*TASK ITEM*
Update the text in all the records so that every "Tickets" becomes "Kaarten", with nothing else changed. Leave the pictures out of your answer.

*MATERIAL SUPPLIED*
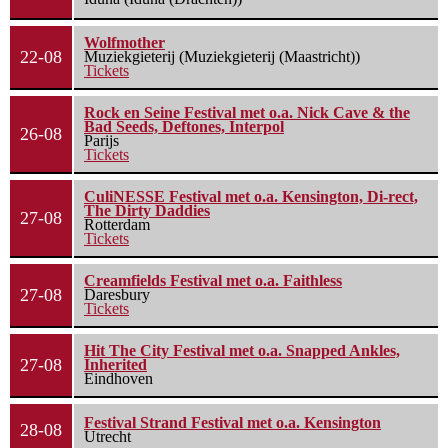
Wolfmother
22-08
Muziekgieterij (Muziekgieterij (Maastricht))
Tickets
Rock en Seine Festival met o.a. Nick Cave & the
Bad Seeds, Deftones, Interpol
26-08
Parijs
Tickets
CuliNESSE Festival met o.a. Kensington, Di-rect,
The Dirty Daddies
27-08
Rotterdam
Tickets
Creamfields Festival met o.a. Faithless
27-08
Daresbury
Tickets
Hit The City Festival met o.a. Snapped Ankles,
27-08
Inherited
Eindhoven
Festival Strand Festival met o.a. Kensington
28-08
Utrecht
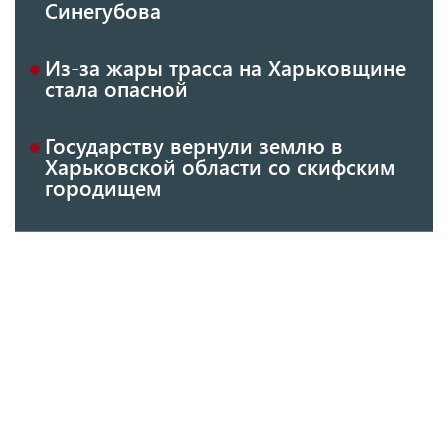
Синегубова
Из-за жары трасса на Харьковщине
стала опасной
Государству вернули землю в
Харьковской области со скифским
городищем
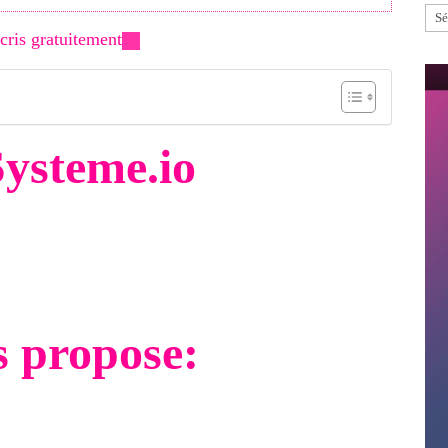
Cat
cris gratuitement
Systeme.io
u suisse, c’est une plateforme marketing tout-en-un
ne.
tout ce que vous avez besoin pour votre business et
s propose:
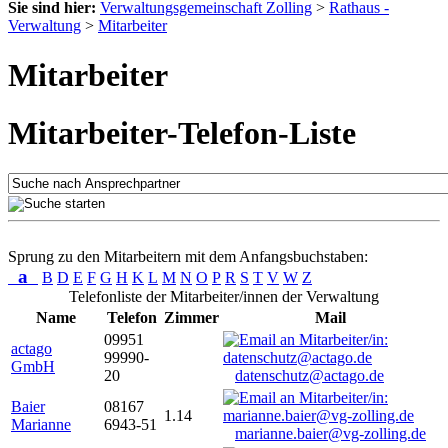
Sie sind hier:
Verwaltungsgemeinschaft Zolling
>
Rathaus -
Verwaltung
>
Mitarbeiter
Mitarbeiter
Mitarbeiter-Telefon-Liste
Sprung zu den Mitarbeitern mit dem Anfangsbuchstaben:
a
B
D
E
F
G
H
K
L
M
N
O
P
R
S
T
V
W
Z
Telefonliste der Mitarbeiter/innen der Verwaltung
Name
Telefon
Zimmer
Mail
09951
actago
99990-
GmbH
20
datenschutz@actago.de
Baier
08167
1.14
Marianne
6943-51
marianne.baier@vg-zolling.de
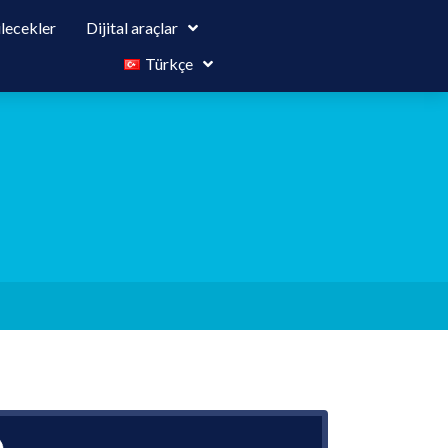
ilecekler
Dijital araçlar
Türkçe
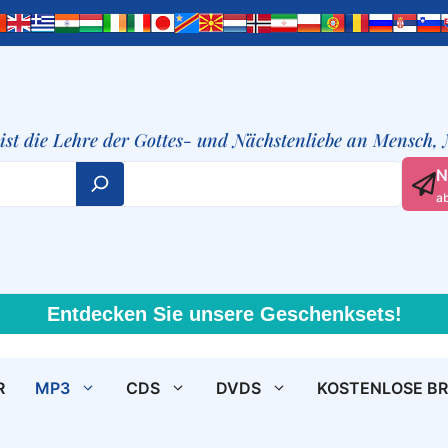
t ist die Lehre der Gottes- und Nächstenliebe an Mensch,
N
a
Entdecken Sie unsere Geschenksets!
R
MP3
CDS
DVDS
KOSTENLOSE B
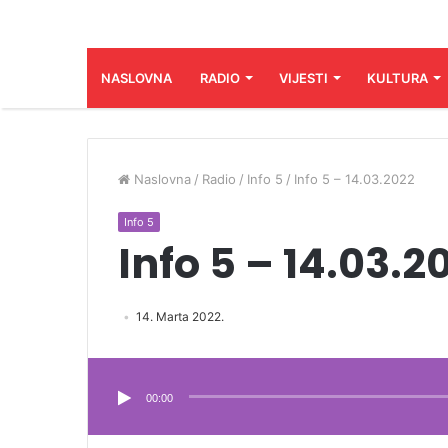
NASLOVNA
RADIO
VIJESTI
KULTURA
Naslovna
/
Radio
/
Info 5
/
Info 5 – 14.03.2022
Info 5
Info 5 – 14.03.2
14. Marta 2022.
Audio
Player
00:00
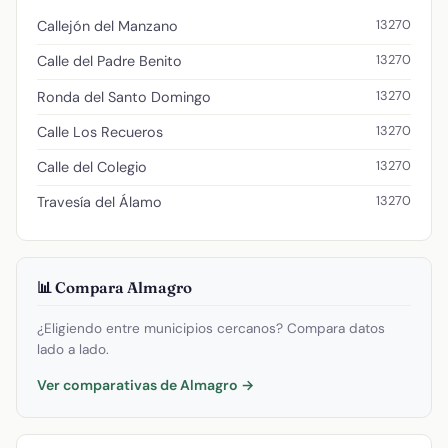
13270
Callejón del Manzano
13270
Calle del Padre Benito
13270
Ronda del Santo Domingo
13270
Calle Los Recueros
13270
Calle del Colegio
13270
Travesía del Álamo
📊 Compara Almagro
¿Eligiendo entre municipios cercanos? Compara datos
lado a lado.
Ver comparativas de Almagro →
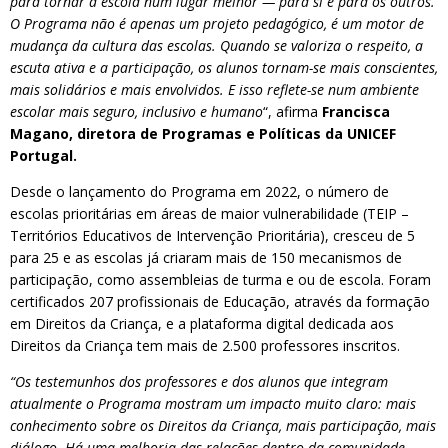
para tornar a escola num lugar melhor — para si e para os outros.
O Programa não é apenas um projeto pedagógico, é um motor de
mudança da cultura das escolas. Quando se valoriza o respeito, a
escuta ativa e a participação, os alunos tornam-se mais conscientes,
mais solidários e mais envolvidos. E isso reflete-se num ambiente
escolar mais seguro, inclusivo e humano
“, afirma
Francisca
Magano, diretora de Programas e Políticas da UNICEF
Portugal.
Desde o lançamento do Programa em 2022, o número de
escolas prioritárias em áreas de maior vulnerabilidade (TEIP –
Territórios Educativos de Intervenção Prioritária), cresceu de 5
para 25 e as escolas já criaram mais de 150 mecanismos de
participação, como assembleias de turma e ou de escola. Foram
certificados 207 profissionais de Educação, através da formação
em Direitos da Criança, e a plataforma digital dedicada aos
Direitos da Criança tem mais de 2.500 professores inscritos.
“Os testemunhos dos professores e dos alunos que integram
atualmente o Programa mostram um impacto muito claro: mais
conhecimento sobre os Direitos da Criança, mais participação, mais
diálogo. Há uma melhoria das relações dentro da comunidade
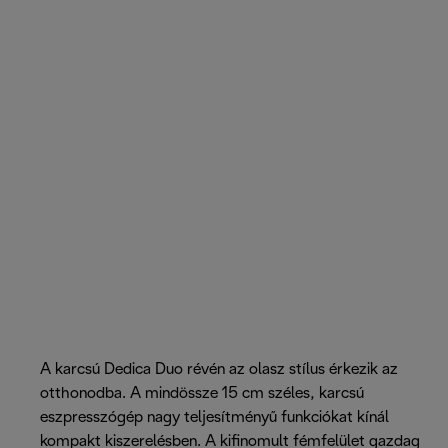
A karcsú Dedica Duo révén az olasz stílus érkezik az
otthonodba. A mindössze 15 cm széles, karcsú
eszpresszógép nagy teljesítményű funkciókat kínál
kompakt kiszerelésben. A kifinomult fémfelület gazdag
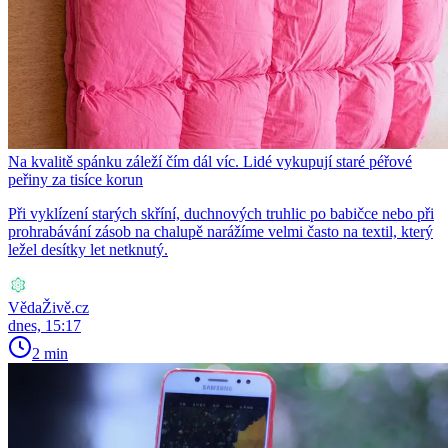
Na kvalitě spánku záleží čím dál víc. Lidé vykupují staré péřové
peřiny za tisíce korun
Při vyklízení starých skříní, duchnových truhlic po babičce nebo při
prohrabávání zásob na chalupě narážíme velmi často na textil, který
ležel desítky let netknutý.
VědaŽivě.cz
dnes, 15:17
2 min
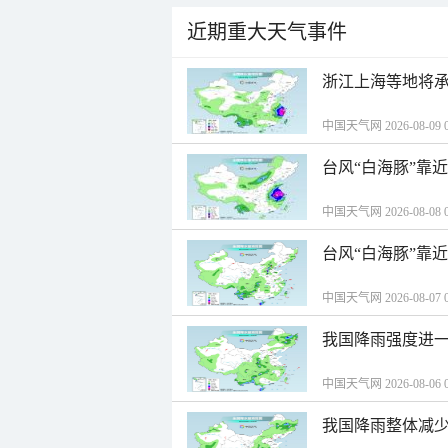
近期重大天气事件
浙江上海等地将承
中国天气网 2026-08-09 0
台风“白海豚”靠
中国天气网 2026-08-08 0
台风“白海豚”靠
中国天气网 2026-08-07 0
我国降雨强度进一
中国天气网 2026-08-06 0
我国降雨整体减少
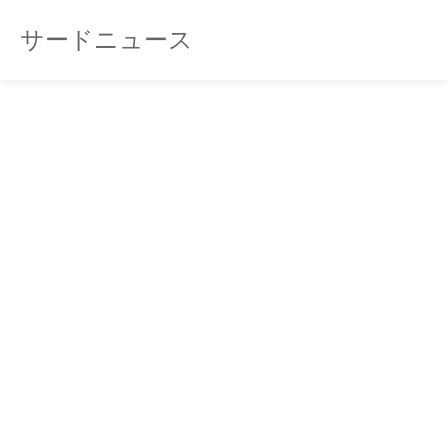
サードニュース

*SOLUTION*
Wolfmother
22-08
Muziekgieterij (Muziekgieterij (Maastricht))
Kaarten
Rock en Seine Festival met o.a. Nick Cave & the
Bad Seeds, Deftones, Interpol
26-08
Parijs
Kaarten
CuliNESSE Festival met o.a. Kensington, Di-rect,
The Dirty Daddies
27-08
Rotterdam
Kaarten
Creamfields Festival met o.a. Faithless
27-08
Daresbury
Kaarten
Hit The City Festival met o.a. Snapped Ankles,
27-08
Inherited
Eindhoven
Festival Strand Festival met o.a. Kensington
28-08
Utrecht
Синегубова
Из-за жары трасса на Харьковщине
стала опасной
Государству вернули землю в
Харьковской области со скифским
городищем
Cat
cris gratuitement
Systeme.io
u suisse, c’est une plateforme marketing tout-en-un
ne.
tout ce que vous avez besoin pour votre business et
s propose:
Sie sind hier:
Verwaltungsgemeinschaft Zolling
>
Rathaus -
Verwaltung
>
Mitarbeiter
Mitarbeiter
Mitarbeiter-Telefon-Liste
Sprung zu den Mitarbeitern mit dem Anfangsbuchstaben:
a
B
D
E
F
G
H
K
L
M
N
O
P
R
S
T
V
W
Z
Telefonliste der Mitarbeiter/innen der Verwaltung
Name
Telefon
Zimmer
Mail
09951
actago
99990-
GmbH
20
datenschutz@actago.de
Baier
08167
1.14
Marianne
6943-51
marianne.baier@vg-zolling.de
ilecekler
Dijital araçlar
Türkçe
t ist die Lehre der Gottes- und Nächstenliebe an Mensch,
N
a
Entdecken Sie unsere Geschenksets!
R
MP3
CDS
DVDS
KOSTENLOSE B
NASLOVNA
RADIO
VIJESTI
KULTURA
Naslovna
/
Radio
/
Info 5
/
Info 5 – 14.03.2022
Info 5
Info 5 – 14.03.2
14. Marta 2022.
Audio
Player
00:00
13270
Callejón del Manzano
13270
Calle del Padre Benito
13270
Ronda del Santo Domingo
13270
Calle Los Recueros
13270
Calle del Colegio
13270
Travesía del Álamo
📊 Compara Almagro
¿Eligiendo entre municipios cercanos? Compara datos
lado a lado.
Ver comparativas de Almagro →
para tornar a escola num lugar melhor — para si e para os outros.
O Programa não é apenas um projeto pedagógico, é um motor de
mudança da cultura das escolas. Quando se valoriza o respeito, a
escuta ativa e a participação, os alunos tornam-se mais conscientes,
mais solidários e mais envolvidos. E isso reflete-se num ambiente
escolar mais seguro, inclusivo e humano
“, afirma
Francisca
Magano, diretora de Programas e Políticas da UNICEF
Portugal.
Desde o lançamento do Programa em 2022, o número de
escolas prioritárias em áreas de maior vulnerabilidade (TEIP –
Territórios Educativos de Intervenção Prioritária), cresceu de 5
para 25 e as escolas já criaram mais de 150 mecanismos de
participação, como assembleias de turma e ou de escola. Foram
certificados 207 profissionais de Educação, através da formação
em Direitos da Criança, e a plataforma digital dedicada aos
Direitos da Criança tem mais de 2.500 professores inscritos.
“Os testemunhos dos professores e dos alunos que integram
atualmente o Programa mostram um impacto muito claro: mais
conhecimento sobre os Direitos da Criança, mais participação, mais
diálogo. Há uma melhoria das relações dentro da comunidade
A karcsú Dedica Duo révén az olasz stílus érkezik az
otthonodba. A mindössze 15 cm széles, karcsú
eszpresszógép nagy teljesítményű funkciókat kínál
kompakt kiszerelésben. A kifinomult fémfelület gazdag
Na kvalitě spánku záleží čím dál víc. Lidé vykupují staré péřové
peřiny za tisíce korun
Při vyklízení starých skříní, duchnových truhlic po babičce nebo při
prohrabávání zásob na chalupě narážíme velmi často na textil, který
ležel desítky let netknutý.
VědaŽivě.cz
dnes, 15:17
2 min
近期重大天气事件
浙江上海等地将承
中国天气网 2026-08-09 0
台风“白海豚”靠
中国天气网 2026-08-08 0
台风“白海豚”靠
中国天气网 2026-08-07 0
我国降雨强度进一
中国天气网 2026-08-06 0
我国降雨整体减少
サードニュース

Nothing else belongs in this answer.